É nesse contexto que Japão e Brasil negociaram acordo de cooperação internacional que permitirá a transferência de pessoas condenadas entre ambos os países. Após finalizado o processo de negociação, o tratado foi assinado em Tóquio, pelo Embaixador do Brasil no Japão e pelo Ministro dos Negócios Estrangeiros do Japão. Posteriormente, a Presidência da República submeteu o texto do tratado ao Congresso Nacional, que o aprovou por meio do Decreto Legislativo nº 259/2015. O acordo entrou em vigor em fevereiro deste ano, o que beneficiará cerca de 400 brasileiros que atualmente cumprem pena no Japão e que poderão se valer do tratado para requerer o cumprimento do restante da sanção no Brasil.
A execução de sentenças penais condenatórias deve priorizar a reabilitação e a reintegração do condenado à comunidade. A transferência de pessoas encarceradas, a fim de que cumpram a sanção no país de origem, é medida consistente com a ressocialização pretendida. O cumprimento de pena privativa de liberdade em país estrangeiro, distante dos vínculos com familiares e amigos, é medida não recomendada, uma vez que o sentenciado tem acesso dificultado a apoio social e de subsistência com que poderia contar caso estivesse mais próximo de seu círculo social, o que lhe proporcionaria melhores condições de reintegração.
Com efeito, o fomento à transferência de pessoas condenadas é ratificada pelo direito internacional dos direitos humanos. O Pacto Internacional sobre Direitos Civis e Políticos prevê que o regime penitenciário consistirá num tratamento cujo objetivo principal seja a reforma e a reabilitação normal dos prisioneiros (artigo 10, parágrafo 3).
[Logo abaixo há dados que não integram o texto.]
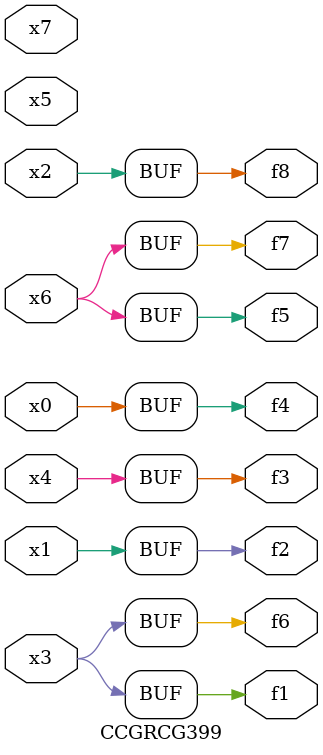
<source format=v>
module CCGRCG399(
	input x0, x1, x2, x3, x4, x5, x6, x7,
	output f1, f2, f3, f4, f5, f6, f7, f8
);
	assign f1 = x3;
	assign f2 = x1;
	assign f3 = x4;
	assign f4 = x0;
	assign f5 = x6;
	assign f6 = x3;
	assign f7 = x6;
	assign f8 = x2;
endmodule

</source>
A orientação é ratificada pelas Regras Mínimas para o Tratamento dos Reclusos, adotadas pelo Primeiro Congresso das Nações Unidas sobre a Prevenção do Crime e o Tratamento dos Delinquentes.
O acordo bilateral negociado com o Japão está em sintonia com as diretrizes internacionais e se aplicará aos interessados que tenham sido definitivamente condenados por ação ou omissão que constitua crime na legislação de ambos os países. O caráter humanitário do tratado favorece a reinserção de pessoas condenadas e observa o respeito aos direitos humanos decorrentes de normas e princípios reconhecidos universalmente.
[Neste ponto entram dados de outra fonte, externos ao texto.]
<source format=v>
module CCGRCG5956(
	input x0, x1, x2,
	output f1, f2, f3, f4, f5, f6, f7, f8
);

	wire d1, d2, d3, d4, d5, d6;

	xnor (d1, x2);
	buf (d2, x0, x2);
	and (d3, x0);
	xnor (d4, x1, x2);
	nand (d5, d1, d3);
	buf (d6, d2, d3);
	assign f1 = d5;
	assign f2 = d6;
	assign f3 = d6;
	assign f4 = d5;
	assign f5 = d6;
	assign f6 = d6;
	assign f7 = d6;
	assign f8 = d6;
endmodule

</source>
Em geral, o acordo é aplicado quando, no momento do recebimento da solicitação de transferência, a pessoa condenada tenha, pelo menos, um ano de pena a cumprir ou que essa pena seja por tempo indeterminado. Em que pese a necessidade de vinculação à natureza legal e à duração da pena aplicada na sentença condenatória, após a transferência, a continuidade da execução da pena será regida pelo país que recebeu seu nacional. Ou seja, fatores como as condições de cumprimento da pena, a possibilidade de redução do tempo de reclusão e de concessão de liberdade condicional são avaliados nos termos da legislação do país para onde a pessoa foi transferida.
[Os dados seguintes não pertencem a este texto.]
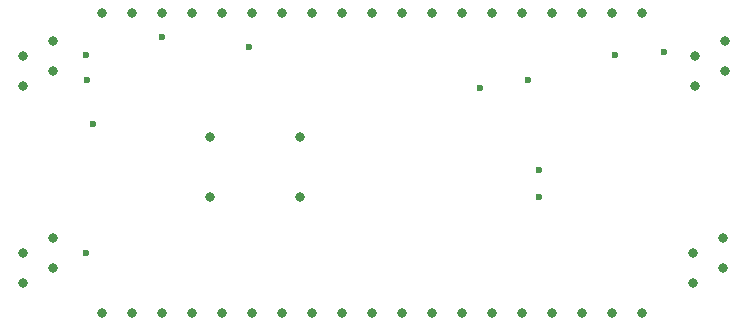
<source format=gbr>
%TF.GenerationSoftware,KiCad,Pcbnew,(7.0.0)*%
%TF.CreationDate,2023-03-01T15:25:45+01:00*%
%TF.ProjectId,VR-Shield,56522d53-6869-4656-9c64-2e6b69636164,v02*%
%TF.SameCoordinates,Original*%
%TF.FileFunction,Plated,1,2,PTH,Drill*%
%TF.FilePolarity,Positive*%
%FSLAX46Y46*%
G04 Gerber Fmt 4.6, Leading zero omitted, Abs format (unit mm)*
G04 Created by KiCad (PCBNEW (7.0.0)) date 2023-03-01 15:25:45*
%MOMM*%
%LPD*%
G01*
G04 APERTURE LIST*
%TA.AperFunction,ViaDrill*%
%ADD10C,0.600000*%
%TD*%
%TA.AperFunction,ComponentDrill*%
%ADD11C,0.800000*%
%TD*%
%TA.AperFunction,ComponentDrill*%
%ADD12C,0.812800*%
%TD*%
G04 APERTURE END LIST*
D10*
X21844000Y-19177000D03*
X21844000Y-35941000D03*
X21971000Y-21336000D03*
X22479000Y-25019000D03*
X28321000Y-17653000D03*
X35687000Y-18542000D03*
X55245000Y-21971000D03*
X59309000Y-21292500D03*
X60198000Y-28956000D03*
X60198000Y-31242000D03*
X66675000Y-19213752D03*
X70858442Y-18921382D03*
D11*
%TO.C,P2*%
X16510000Y-19304000D03*
X16510000Y-21844000D03*
%TO.C,P3*%
X16510000Y-35941000D03*
X16510000Y-38481000D03*
%TO.C,P2*%
X19050000Y-18034000D03*
X19050000Y-20574000D03*
%TO.C,P3*%
X19050000Y-34671000D03*
X19050000Y-37211000D03*
%TO.C,U1*%
X23241000Y-15621000D03*
X23241000Y-41021000D03*
X25781000Y-15621000D03*
X25781000Y-41021000D03*
X28321000Y-15621000D03*
X28321000Y-41021000D03*
X30861000Y-15621000D03*
X30861000Y-41021000D03*
X33401000Y-15621000D03*
X33401000Y-41021000D03*
X35941000Y-15621000D03*
X35941000Y-41021000D03*
X38481000Y-15621000D03*
X38481000Y-41021000D03*
X41021000Y-15621000D03*
X41021000Y-41021000D03*
X43561000Y-15621000D03*
X43561000Y-41021000D03*
X46101000Y-15621000D03*
X46101000Y-41021000D03*
X48641000Y-15621000D03*
X48641000Y-41021000D03*
X51181000Y-15621000D03*
X51181000Y-41021000D03*
X53721000Y-15621000D03*
X53721000Y-41021000D03*
X56261000Y-15621000D03*
X56261000Y-41021000D03*
X58801000Y-15621000D03*
X58801000Y-41021000D03*
X61341000Y-15621000D03*
X61341000Y-41021000D03*
X63881000Y-15621000D03*
X63881000Y-41021000D03*
X66418280Y-15624680D03*
X66421000Y-41021000D03*
X68958280Y-15624680D03*
X68961000Y-41021000D03*
%TO.C,P4*%
X73279000Y-35941000D03*
X73279000Y-38481000D03*
%TO.C,P1*%
X73406000Y-19304000D03*
X73406000Y-21844000D03*
%TO.C,P4*%
X75819000Y-34671000D03*
X75819000Y-37211000D03*
%TO.C,P1*%
X75946000Y-18034000D03*
X75946000Y-20574000D03*
D12*
%TO.C,CB1*%
X32385000Y-26162000D03*
X32385000Y-31242000D03*
X40005000Y-26162000D03*
X40005000Y-31242000D03*
M02*

</source>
Todos os pedidos de transferência formulados com base no acordo serão tramitados pela autoridade central que, no caso brasileiro, é exercida pelo Ministério da Justiça. A figura da autoridade central para lidar com as solicitações de auxílio internacional indubitavelmente torna os procedimentos mais céleres, menos custosos e mais efetivos. O exercício dessa competência inspirou as autoridades centrais brasileira e japonesa a negociar medidas de divulgação aos apenados que lhes informem sobre o direito de solicitar a transferência. Além disso, foram negociados formulários que registram a solicitação e a concordância com os trâmites que tornarão possível o retorno para o país onde a pessoa se desenvolveu e onde encontrará relações afetivas que favorecem a reintegração social.